In this highly emotional time with so much senseless violence and tears of anguish, we are flush with emotions and some of us are left with a sense of despair and wondering if Israeli society, too, is one that does not value life or have any sense of morality. Though it may seem out of place to say at this time, it must be said: we are not the same.

According to the working theory of Israeli authorities, three Israeli Jewish teens – Eyal Yifrah, Gilad Sha’er, and Naftali Fraenkel – were kidnapped and murdered by Palestinian Arab terrorists. A Palestinian Arab youth, Muhammad Abu Khdeir, was murdered and presumably killed by a gang of Israeli Jewish teens in retaliation. An Israeli Arab man has been arrested for the earlier murder of an Israeli Jewish teenage girl, Shelly Dadon.

A murderer is a murderer is a murderer. Any person who intentionally takes a life – especially the life of a child – without just cause (such as posing an immediate danger to the lives of others) has committed an odious and heinous act. There can be no cause which justifies such an act. There is no excuse which accounts for such a crime. No elixir or incantation can clean the blood from such a criminal’s hands.

Speaking in nearly universal terms, Israeli society and leadership leave no quarter for such criminals. To little surprise, strong words of condemnation were forthcoming following the murder of Israeli teens. What should be no less surprising is that within hours of the news of Muhammad Abu Khdeir’s murder, Israeli politicians from across the spectrum were on record denouncing the taking of the life of the Palestinian teen. On Wednesday morning, Minister Uri Ariel of the rightist Bayit Yehudi party called the boy’s murder a “heinous and shocking act” and urged the police to use all means necessary to find and bring the perpetrators to justice.  Chairwoman of the leftwing HaTnua party and Minister of Justice Tzipi Livni also called the murder shocking and said “zero tolerance” must be displayed for such crimes.
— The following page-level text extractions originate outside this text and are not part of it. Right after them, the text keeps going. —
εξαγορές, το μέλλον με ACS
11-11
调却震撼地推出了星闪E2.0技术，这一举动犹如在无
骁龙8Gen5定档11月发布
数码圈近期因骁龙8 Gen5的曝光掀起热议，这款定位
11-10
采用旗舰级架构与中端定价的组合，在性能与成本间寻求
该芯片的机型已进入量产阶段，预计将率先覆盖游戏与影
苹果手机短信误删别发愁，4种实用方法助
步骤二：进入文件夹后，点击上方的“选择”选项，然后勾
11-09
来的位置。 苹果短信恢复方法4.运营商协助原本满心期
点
Palestinian Authority President Mahmoud Abbas did rebuke the kidnappers of the Israeli teens by saying that the Israelis “are human beings like us, and we must look for them and return them to their families.”

This is where the comparisons stop.

Israelis en masse will not call the individuals who committed the murder heroes, martyrs, or leaders of a resistance. The mothers of these criminals will not be interviewed on television and say how proud they are of their sons. Unlike the Palestinian Authority, the Israeli government will not pay salaries to the convicted individuals or their families, paying a higher sum the longer the sentence – thereby specifically incentivizing more monstrous acts. No Israeli municipality will name a square or a road in honor of the perpetrators. No Israeli politician will ask for them to be pardoned as part of the peace process or other process of national reconciliation or compromise.

Are some Israeli entities due for introspection? The Israel Police will undoubtedly help us understand the means and motive of the criminals who stole the life of young Muhammad. There is no doubt that the families, schools, communities, and others surrounding the perpetrators should and will look inward to understand what, if any, role they might have played in contributing to the perpetrators’ monstrous act or what signs they might have missed that might have allowed them to stop the crime. Israeli society as a whole should and will take stock, trying to understand what further can be done to impart to our youth the idea that all human beings are created in the image of G-d.

Atrocious, criminal acts have been perpetrated by Arabs and Jews over these last few days. The test ahead of everyone in this region is how they respond. We can only hope that a change happens in Palestinian society which shows their demonstrative rejection of the murder of innocents under any circumstances. Until that day, we must keep to the moral high road and hope that we will not be alone much longer. Though it may be of little solace, we must take comfort in the moral government, culture, and society we have created and do all in our power to maintain and continually improve upon it.